| name | coderabbit-fix-flow |
| description | This skill should be used when CodeRabbit code review feedback needs to be processed and fixed systematically. Use after running `coderabbit --plain` to automatically save feedback, analyze issues using MCP tools, and implement minimal code fixes with proper planning. |
CodeRabbit Fix Flow
Overview
This skill automates the workflow of processing CodeRabbit code review feedback by saving the review output to a timestamped document, then using MCP tools (sequential thinking and Exa context) to analyze and implement fixes with minimal code changes.
When to Use
Use this skill immediately after running coderabbit --plain or when you have CodeRabbit feedback that needs systematic processing. The skill handles type safety issues, code style violations, and other CodeRabbit-identified problems.
Workflow
Step 1: Execute CodeRabbit Review
Run the CodeRabbit review command in plain text mode:
coderabbit --plain
Step 2: Save Feedback Document
Save the CodeRabbit output to a timestamped QA document:
- Create file:
memory-bank/qa/coderabbit/cr-qa-{timestamp}.md - Include the full CodeRabbit output in the document
- Add YAML front matter with metadata:
--- title: "CodeRabbit QA Review - {timestamp}" link: "cr-qa-{timestamp}" type: "qa" tags: - code-review - coderabbit - type-safety created_at: "{timestamp}" updated_at: "{timestamp}" uuid: "{generate-uuid}" ---
Step 3: Analyze Issues with Sequential Thinking
Use the sequential thinking MCP tool to analyze all identified issues:
- Categorize issues by type (type safety, performance, style, security)
- Prioritize fixes (critical runtime issues first, then documentation)
- Plan minimal changes to achieve the fixes
- Identify dependencies between issues
Step 4: Get Best Practices Context
Use the Exa code context MCP tool to research current best practices for each issue type:
- For type issues: "TypeScript type guards runtime validation best practices"
- For Python type issues: "Python type annotations Optional None best practices"
- For performance: "Performance optimization best practices [language]"
- For security: "Security vulnerability fixes [language]"

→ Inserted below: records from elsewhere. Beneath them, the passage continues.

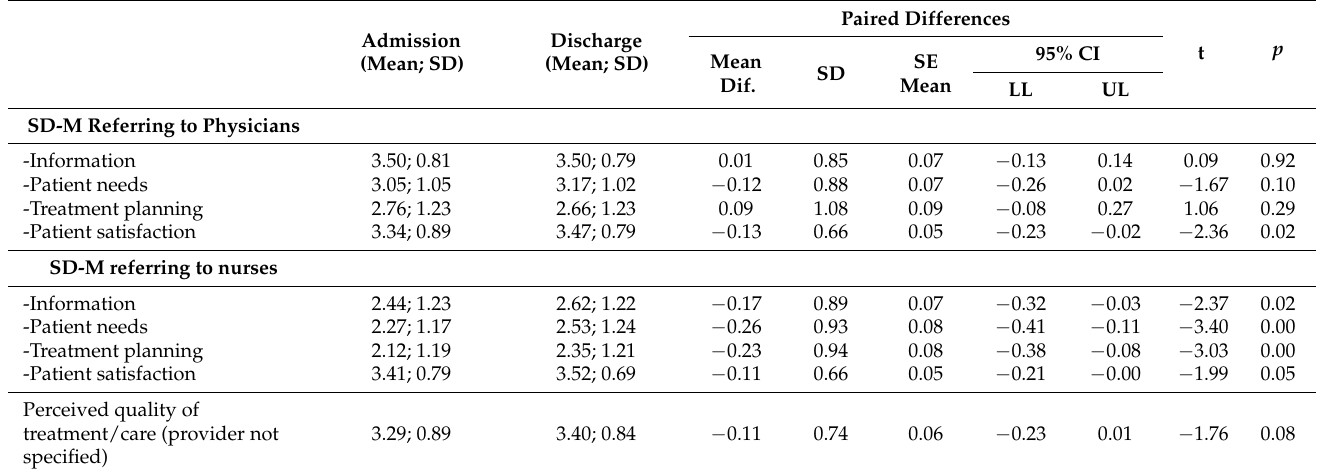
Table 1. Paired sample test comparing patients’ scores from admission to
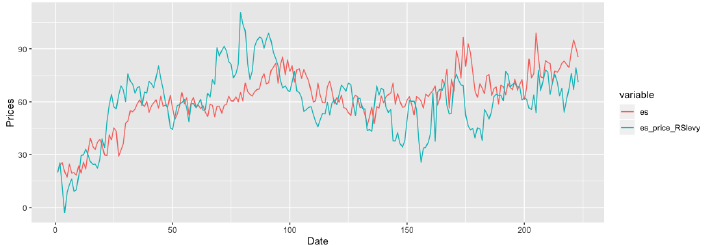
Figure 12. Simulation Result of RSLDOU model on energy-switching data. To see the probabilities of regime one and two happened in time t, we report the smoothed and filtered probabilities for energy-switching data in Figure 13.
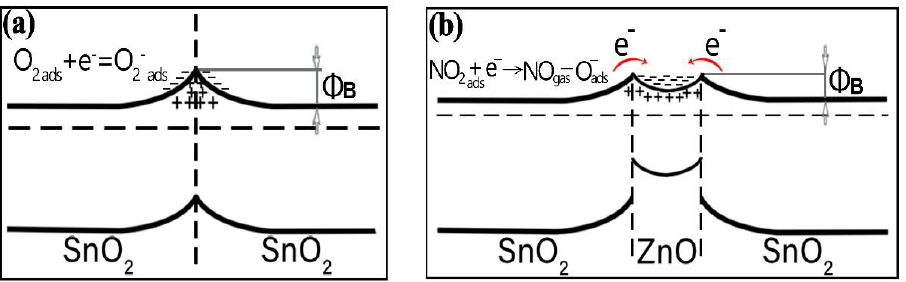
Figure 11. Flat band scheme of crystallite contacts for SnO 2 -SnO 2 ( a ) and SnO 2 -ZnO-SnO 2 ( b ). As can be seen from , gas sensors based on the film material 0.5ZnO-99.5SnO 2 show a peak response to NO 2 exposure, compared to other samples.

Step 5: Implement Fixes Systematically
Execute the fixes following the sequential thinking plan:
- Create TodoWrite list tracking all issues
- Mark each issue as in_progress → completed
- Apply minimal code changes using best practices from Exa context
- Verify fixes address the root cause identified by CodeRabbit
Step 6: Validate and Document
Run validation as appropriate:
- TypeScript:
npm run buildortsc --noEmit - Python:
mypyorruff check - JavaScript:
npm run lintor biome
Document the fixes in the QA document with:
- What was fixed
- How it was fixed
- Validation results
Issue Type Patterns
Type Safety Issues
- Use proper type guards instead of assertions
- Apply Optional/Union types for nullable fields
- Implement runtime validation where needed
Code Style Issues
- Follow language-specific style guides
- Use linting tools to verify fixes
- Maintain consistency with existing codebase
Performance Issues
- Research current optimization patterns
- Implement minimal impactful changes
- Measure before/after when possible
Security Issues
- Understand the vulnerability context
- Apply security best practices
- Ensure fixes don't break functionality
Examples
Type Safety Fix Pattern
// Before (unsafe)
const data = response as ResearchDataShape;
// After (safe)
const data = isResearchDataShape(response) ? response : {} as ResearchDataShape;
Python Type Annotation Fix Pattern
# Before (incorrect)
timestamp: float = None
metadata: dict[str, Any] = None
# After (correct)
timestamp: float | None = None
metadata: dict[str, Any] | None = None
MCP Tool Usage
Sequential Thinking Tool
Use for:
- Breaking down complex issues into steps
- Planning fix order and dependencies
- Analyzing multiple issues systematically
Exa Code Context Tool
Use for:
- Getting current best practices
- Understanding language-specific patterns
- Finding optimal implementation approaches
Resources
This skill doesn't require bundled resources as it relies on MCP tools for context and the existing codebase for implementation.